───── Zu prüfender Text ─────

# PFADE: photoshop <-> illustrator



## black-dog (4. März 2002)

muss ich die pfade immer exportieren? 

ich möchte meine pfade exportieren (vom photoshop aus) und im illustrator anmalen. wenn ich nun alle angemalt habe und merke,das ich den einen pfad vergessen habe, dann was soll ich tun?


----------



## Shiivva (5. März 2002)

hm, irgendwie verstehe ich deine frage nicht soooo recht.
ich meine, was meinst du mit "pfad vergessen" und was du dann machen sollst?
ich meine, du exportierst ja alle pfade in illustrator oder nicht?


----------



## black-dog (5. März 2002)

sorry des schlechten deutsches wegen , es ist manchmal gar nicht so einfach, seine fragen zu formulieren.

- ich habe mein bilchen mit ner tontrennung belegt um es einfacher von hand in ne vektorgrafik umwandeln zu können
- nun markiere ich mit dem zeichenstift die einzelnen bereiche und erstelle daraus pfade
- diese pfade exportiere ich und öffne sie im illustrator

mein problem:
im illustrator merke ich (wenn ich alle andern bereiche coloriert habe), dass ich beispielsweise aus der nase von ner person (aus der ich im ps die pfade erstellt habe) vergessen habe.

─────

▶ Zu lösende Aufgaben
[a] Womit hat black-dog laut dem Forenthread das Bild belegt, um es leichter von Hand in eine Vektorgrafik umwandeln zu können?
[b] Gib aus dem Forenthread den Abschnitt von „muss ich die“ bis einschließlich „dann machen sollst?“ wortgetreu aus.
Stütze dich ausschließlich auf den Forenthread.

───── Untersuchte Daten ─────

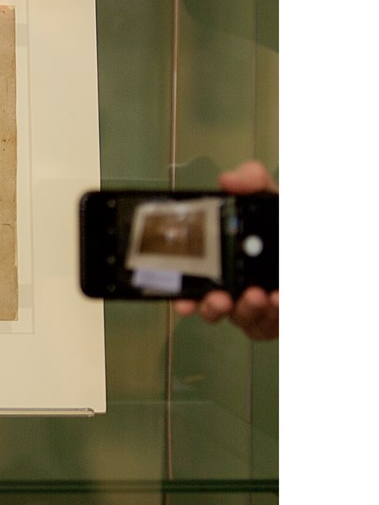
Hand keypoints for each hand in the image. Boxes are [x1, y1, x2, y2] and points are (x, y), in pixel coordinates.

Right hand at [174, 161, 278, 339]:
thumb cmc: (286, 227)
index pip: (193, 279)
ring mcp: (256, 307)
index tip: (180, 297)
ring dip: (245, 310)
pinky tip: (278, 298)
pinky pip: (269, 324)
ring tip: (256, 296)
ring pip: (241, 319)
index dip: (181, 292)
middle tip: (219, 299)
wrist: (324, 253)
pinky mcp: (276, 319)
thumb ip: (253, 182)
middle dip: (210, 307)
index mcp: (223, 259)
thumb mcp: (271, 200)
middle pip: (211, 306)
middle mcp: (234, 286)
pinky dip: (273, 314)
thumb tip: (227, 180)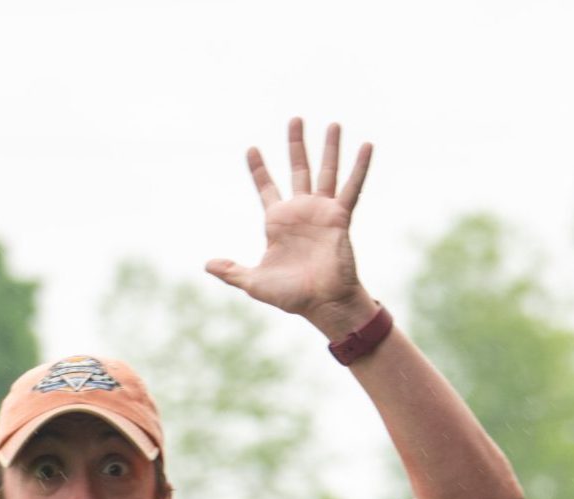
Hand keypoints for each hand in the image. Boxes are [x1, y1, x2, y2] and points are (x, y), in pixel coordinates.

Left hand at [204, 118, 377, 333]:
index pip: (266, 187)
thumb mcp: (254, 282)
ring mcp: (321, 211)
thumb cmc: (291, 295)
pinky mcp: (340, 217)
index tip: (251, 148)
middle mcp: (300, 211)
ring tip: (333, 124)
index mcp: (278, 222)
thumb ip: (232, 271)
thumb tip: (207, 264)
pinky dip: (359, 167)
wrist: (322, 303)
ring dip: (329, 147)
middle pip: (297, 169)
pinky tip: (366, 145)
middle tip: (294, 119)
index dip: (259, 169)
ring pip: (325, 171)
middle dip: (295, 144)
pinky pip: (351, 188)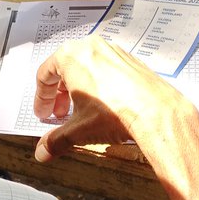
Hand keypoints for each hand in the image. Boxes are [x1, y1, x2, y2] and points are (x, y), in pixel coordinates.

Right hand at [33, 36, 188, 160]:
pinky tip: (104, 105)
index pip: (45, 75)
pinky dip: (99, 85)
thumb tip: (43, 151)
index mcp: (71, 56)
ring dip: (79, 89)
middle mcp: (91, 47)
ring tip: (82, 111)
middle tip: (60, 114)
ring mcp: (113, 51)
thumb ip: (56, 141)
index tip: (44, 113)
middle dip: (60, 95)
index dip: (41, 98)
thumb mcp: (78, 130)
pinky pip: (106, 69)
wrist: (156, 111)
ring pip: (87, 68)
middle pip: (65, 69)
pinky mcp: (130, 60)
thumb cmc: (116, 112)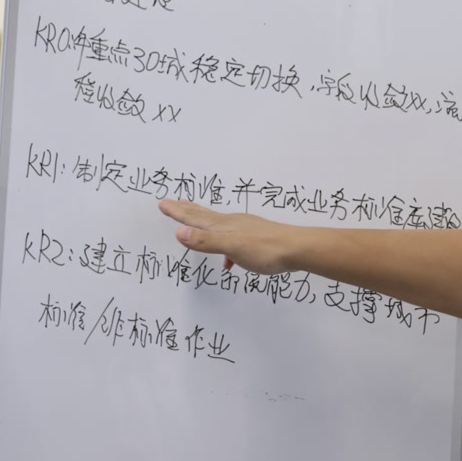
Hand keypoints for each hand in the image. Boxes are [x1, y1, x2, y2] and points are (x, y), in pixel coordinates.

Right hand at [159, 200, 301, 274]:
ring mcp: (245, 228)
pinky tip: (228, 258)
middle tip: (173, 201)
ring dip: (203, 222)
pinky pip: (233, 238)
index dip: (178, 213)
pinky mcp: (256, 237)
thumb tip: (179, 232)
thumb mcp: (231, 247)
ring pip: (218, 224)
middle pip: (204, 215)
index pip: (195, 218)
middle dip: (186, 210)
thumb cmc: (266, 249)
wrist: (298, 249)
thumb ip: (206, 241)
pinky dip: (224, 245)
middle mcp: (232, 223)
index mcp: (223, 226)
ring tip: (194, 218)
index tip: (163, 204)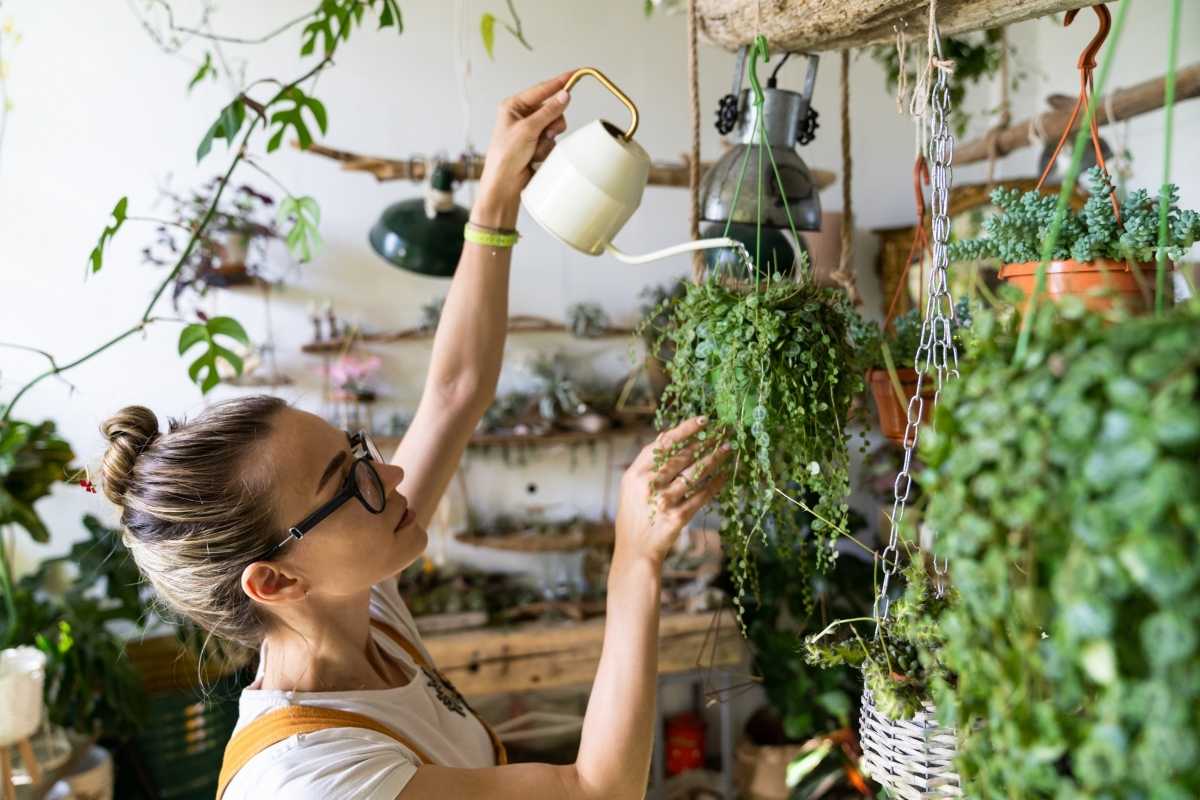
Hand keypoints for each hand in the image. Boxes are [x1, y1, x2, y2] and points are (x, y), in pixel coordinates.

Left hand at [473, 70, 573, 227]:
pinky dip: (546, 150)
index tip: (576, 74)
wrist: (504, 184)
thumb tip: (564, 95)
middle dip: (552, 123)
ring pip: (555, 126)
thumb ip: (548, 111)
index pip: (542, 89)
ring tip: (535, 149)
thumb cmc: (505, 156)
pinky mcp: (536, 144)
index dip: (560, 82)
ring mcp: (530, 131)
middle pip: (552, 108)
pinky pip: (552, 141)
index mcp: (514, 106)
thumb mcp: (528, 130)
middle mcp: (522, 116)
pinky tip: (534, 157)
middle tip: (546, 133)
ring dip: (548, 139)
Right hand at [614, 417, 730, 568]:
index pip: (662, 445)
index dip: (684, 430)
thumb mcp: (631, 486)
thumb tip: (666, 434)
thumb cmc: (635, 514)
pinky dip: (715, 485)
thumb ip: (647, 462)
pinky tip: (726, 476)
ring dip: (714, 460)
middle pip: (682, 457)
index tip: (703, 420)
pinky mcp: (677, 518)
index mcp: (635, 474)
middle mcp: (648, 486)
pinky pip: (701, 497)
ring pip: (695, 474)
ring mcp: (663, 502)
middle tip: (724, 432)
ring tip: (728, 449)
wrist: (635, 551)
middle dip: (705, 443)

─────

▶ Lösungen je Aufgabe
[a] Mit einer Tontrennung.

[b]
muss ich die pfade immer exportieren? 

ich möchte meine pfade exportieren (vom photoshop aus) und im illustrator anmalen. wenn ich nun alle angemalt habe und merke,das ich den einen pfad vergessen habe, dann was soll ich tun?


----------



## Shiivva (5. März 2002)

hm, irgendwie verstehe ich deine frage nicht soooo recht.
ich meine, was meinst du mit "pfad vergessen" und was du dann machen sollst?